Gavin Floyd was given a a luxury none of his rotationmates have been able to enjoy -- a four-run lead after one inning. He gradually gave it all back, and in the most painful fashion imaginable. Lots of pitches (25 in the second, 28 in the third, 25 in the fourth), lots of pitching from the stretch, an inability to throw his breaking ball for strikes, and consequently an inability to finish hitters.

He even committed an error -- that wasn't scored as such -- when he fielded Alexi Casilla's bunt, and then couldn't decide whether to tag him or throw it. He decided on the latter too late, and his soft toss to Paul Konerko was late. Casilla ended up scoring in the third, and only an amazing pick by Brent Morel on a hot smash by Tsuyoshi Nishioka prevented further damage.

Of course, it wouldn't have been a fan-murderer if Floyd hadn't provided the hope that he would escape the fourth with a 5-3 lead. He had a 1-2 count on the .164-hitting Rene Tosoni, but Tosoni laid off a couple breaking balls to work the count full before lining a two-run single to tie the game.

That was it for Floyd, but Will Ohman didn't help him out. Ohman got ahead of the soft-hitting Luke Hughes with two strikes, and Hughes worked the count full. Ohman threw a fastball, Hughes jumped on it, and the Twins scored the last of their seven unanswered runs.

The White Sox offense, meanwhile, packed it in after the first-inning flurry. They pounded Nick Blackburn for five runs, including an RBI double by Paul Konerko, a two-run homer by Adam Dunn, back-to-back doubles by Carlos Quentin and Alex Rios, and an RBI single by Gordon Beckham. That gave the Sox six hits in the first inning, and they had five over the last eight.
********
** WHAT YOU ARE ASKED TO DO **
Which words of the game recap, copied word for word, run from "He even committed" to "tie the game."?

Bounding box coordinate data
********
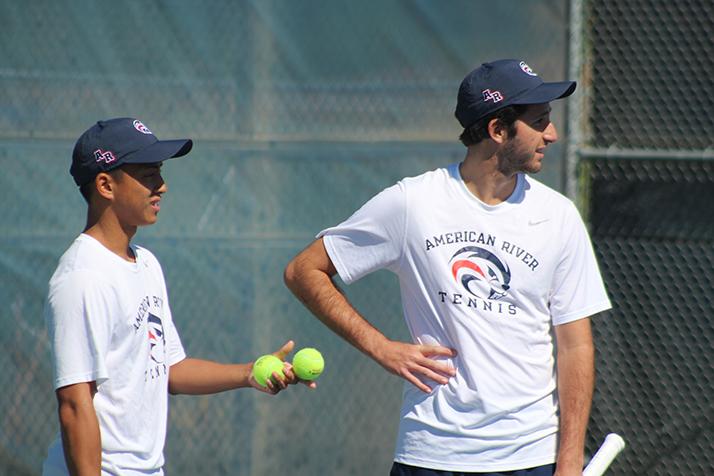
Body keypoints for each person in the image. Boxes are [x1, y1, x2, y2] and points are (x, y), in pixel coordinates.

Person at [284, 59, 611, 476]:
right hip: (430, 454)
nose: (552, 133)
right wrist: (381, 347)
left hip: (530, 458)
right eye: (540, 120)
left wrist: (568, 462)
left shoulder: (559, 216)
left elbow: (575, 345)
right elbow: (304, 270)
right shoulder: (412, 203)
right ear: (497, 130)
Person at [42, 118, 313, 476]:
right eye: (148, 175)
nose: (162, 187)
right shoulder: (82, 278)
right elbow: (75, 404)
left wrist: (249, 373)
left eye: (160, 173)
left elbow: (168, 369)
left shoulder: (147, 264)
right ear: (106, 185)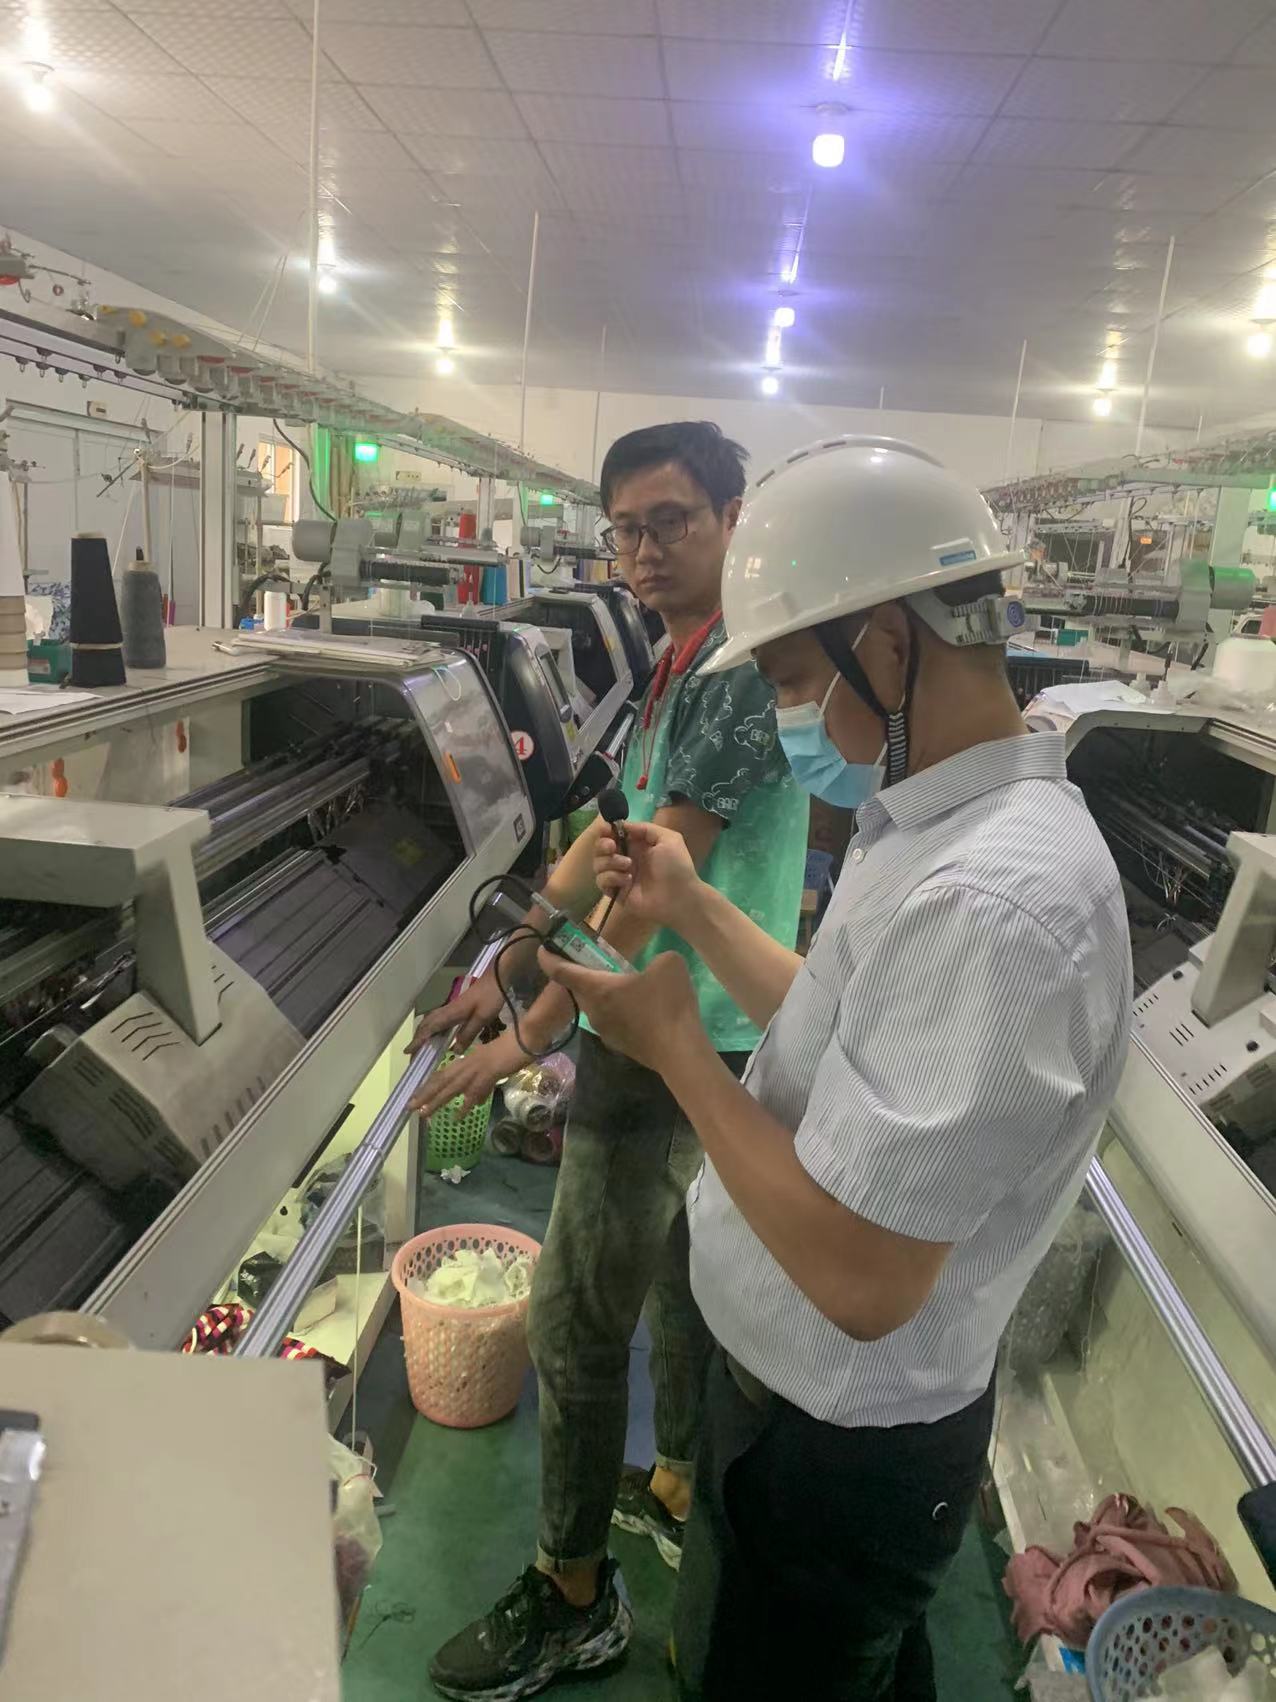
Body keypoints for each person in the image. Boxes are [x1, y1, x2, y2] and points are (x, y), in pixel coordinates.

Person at [541, 435, 1133, 1701]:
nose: (787, 713)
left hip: (837, 1453)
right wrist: (694, 908)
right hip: (791, 1416)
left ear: (891, 642)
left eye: (796, 677)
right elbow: (841, 1025)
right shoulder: (931, 818)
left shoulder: (994, 901)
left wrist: (679, 1050)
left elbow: (866, 1277)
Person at [415, 421, 809, 1702]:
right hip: (685, 1024)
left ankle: (572, 1593)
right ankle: (680, 1480)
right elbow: (604, 848)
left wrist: (526, 1032)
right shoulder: (671, 661)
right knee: (687, 1282)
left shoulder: (734, 674)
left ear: (734, 519)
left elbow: (646, 887)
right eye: (625, 529)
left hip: (673, 1032)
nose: (642, 551)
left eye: (671, 522)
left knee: (576, 1322)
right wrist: (506, 964)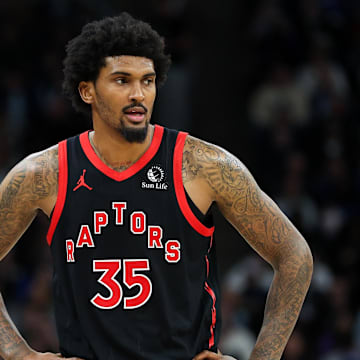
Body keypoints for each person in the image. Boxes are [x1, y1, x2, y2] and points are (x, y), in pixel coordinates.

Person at [0, 13, 313, 360]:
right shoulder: (45, 173)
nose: (138, 94)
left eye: (147, 81)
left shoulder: (202, 165)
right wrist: (16, 352)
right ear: (87, 89)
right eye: (122, 81)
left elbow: (294, 255)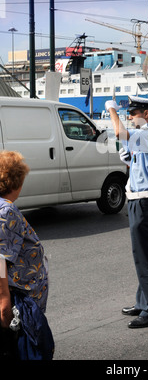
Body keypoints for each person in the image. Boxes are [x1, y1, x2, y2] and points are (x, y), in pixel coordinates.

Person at [105, 96, 148, 328]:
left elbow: (120, 133)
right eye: (128, 114)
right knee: (141, 255)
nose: (129, 117)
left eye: (134, 113)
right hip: (138, 200)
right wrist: (131, 160)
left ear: (146, 114)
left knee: (145, 257)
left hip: (144, 201)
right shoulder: (147, 136)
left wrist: (112, 110)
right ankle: (143, 303)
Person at [0, 151, 49, 358]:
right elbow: (0, 262)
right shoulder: (6, 211)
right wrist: (5, 310)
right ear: (16, 181)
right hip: (17, 307)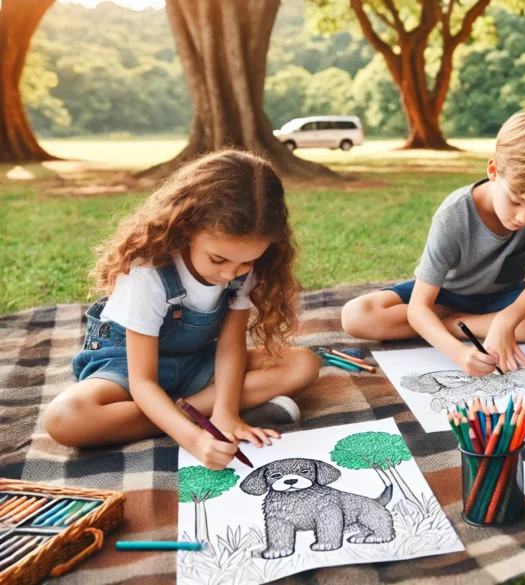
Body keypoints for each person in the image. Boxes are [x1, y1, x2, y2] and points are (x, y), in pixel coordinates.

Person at [44, 150, 321, 469]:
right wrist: (193, 438)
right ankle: (186, 416)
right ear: (186, 227)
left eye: (247, 262)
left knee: (302, 364)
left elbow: (231, 347)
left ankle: (191, 412)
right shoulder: (148, 272)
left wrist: (226, 412)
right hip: (127, 365)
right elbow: (143, 382)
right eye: (218, 260)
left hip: (197, 361)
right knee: (65, 418)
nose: (231, 274)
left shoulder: (240, 266)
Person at [341, 111, 525, 376]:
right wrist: (459, 353)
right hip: (445, 293)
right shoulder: (454, 214)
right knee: (356, 315)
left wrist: (505, 322)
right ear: (493, 170)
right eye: (516, 201)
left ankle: (456, 324)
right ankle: (452, 321)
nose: (524, 218)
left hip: (503, 298)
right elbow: (418, 308)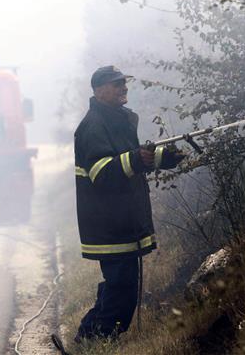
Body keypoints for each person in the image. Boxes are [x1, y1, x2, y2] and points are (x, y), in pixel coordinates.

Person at [73, 65, 184, 342]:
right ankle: (98, 338)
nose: (124, 87)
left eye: (124, 83)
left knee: (120, 285)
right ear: (99, 91)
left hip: (122, 218)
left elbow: (132, 160)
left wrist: (162, 158)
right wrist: (137, 159)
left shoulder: (117, 119)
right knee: (121, 286)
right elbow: (102, 172)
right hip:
********
** SOLUTION FOR THIS PROBLEM **
He even committed an error -- that wasn't scored as such -- when he fielded Alexi Casilla's bunt, and then couldn't decide whether to tag him or throw it. He decided on the latter too late, and his soft toss to Paul Konerko was late. Casilla ended up scoring in the third, and only an amazing pick by Brent Morel on a hot smash by Tsuyoshi Nishioka prevented further damage.

Of course, it wouldn't have been a fan-murderer if Floyd hadn't provided the hope that he would escape the fourth with a 5-3 lead. He had a 1-2 count on the .164-hitting Rene Tosoni, but Tosoni laid off a couple breaking balls to work the count full before lining a two-run single to tie the game.